** Records for processing **
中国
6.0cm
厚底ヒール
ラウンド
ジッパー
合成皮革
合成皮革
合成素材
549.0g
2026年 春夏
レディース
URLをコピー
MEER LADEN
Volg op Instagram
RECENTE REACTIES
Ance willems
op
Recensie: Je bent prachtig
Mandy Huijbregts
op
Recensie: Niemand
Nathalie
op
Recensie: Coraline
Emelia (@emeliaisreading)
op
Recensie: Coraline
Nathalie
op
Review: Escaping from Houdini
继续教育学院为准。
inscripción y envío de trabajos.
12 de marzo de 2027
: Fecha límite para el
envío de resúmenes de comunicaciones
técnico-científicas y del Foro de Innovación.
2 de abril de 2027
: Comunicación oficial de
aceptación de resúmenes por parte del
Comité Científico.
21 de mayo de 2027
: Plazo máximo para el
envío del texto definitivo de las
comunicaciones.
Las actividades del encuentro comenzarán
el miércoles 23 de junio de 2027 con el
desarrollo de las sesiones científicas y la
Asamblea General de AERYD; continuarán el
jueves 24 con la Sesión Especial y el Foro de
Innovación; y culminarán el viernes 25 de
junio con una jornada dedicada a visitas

** Task item **
Pick out every line in the data above that contains the string "científicas", and copy each one in full.

** Answer for the task **
técnico-científicas y del Foro de Innovación.
desarrollo de las sesiones científicas y la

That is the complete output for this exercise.